Die Reduzierung der Strafe in Punkt 1.) mußte erfolgen, da das Delikt dem geringeren Strafrahmen des § 99 Abs 3a StVO unterstellt wurde.
Erschwerend ist das hohe Ausmaß der Geschwindigkeitsüberschreitung zu werten, sowie das äußerst riskante Überholmanöver, vor einer in Fahrtrichtung des Berufungswerbers gesehen, nicht einsehbaren Rechtskurve. Mildernd war die Unbescholtenheit des Berufungswerbers zu werten, sodaß unter Bedachtnahme auf die Einkommens-, Vermögens- und Familienverhältnisse und das Ausmaß des Verschuldens, die verhängten Strafen dem Strafrahmen bis zu S 10.000 schuldadäquat entsprechen.

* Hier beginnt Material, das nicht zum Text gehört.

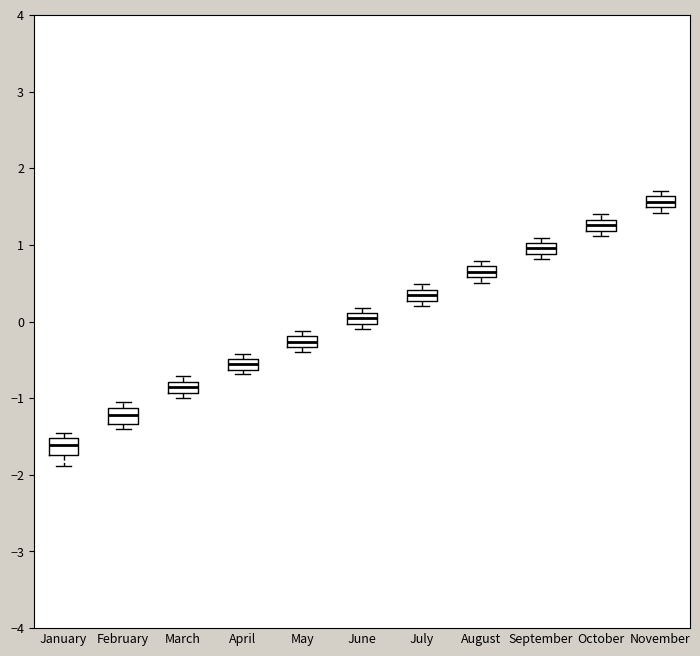

Where is the lower edge of the box for May on the y-axis? The values are not printed on the chart, so give them approximately, as read against the axis.

-0.3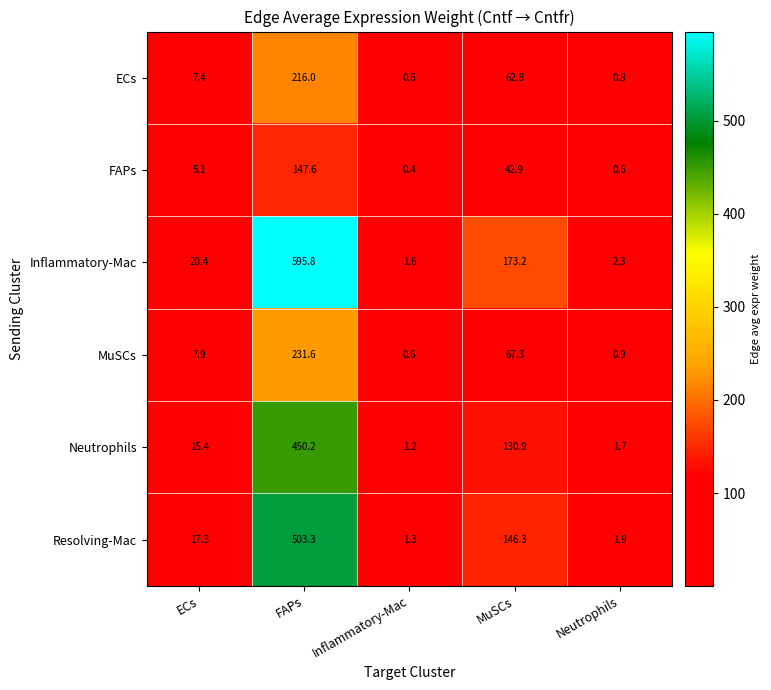

What is the maximum value shown in the chart?

595.8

Da der Parteienvertreter anläßlich der öffentlichen, mündlichen Verhandlung die persönlichen Verhältnisse, welche vom Koat am 23.10.1991 erhoben wurden, bestätigte, war von einem monatlichen Einkommen von ca. S 14.000,-- netto, keinem Vermögen und keinen Sorgepflichten auszugehen.
Der Ausspruch über den Ersatz der Verfahrenskosten war eine Folge der Bestrafung und stützt sich auf die im Spruch angeführte Gesetzesstelle.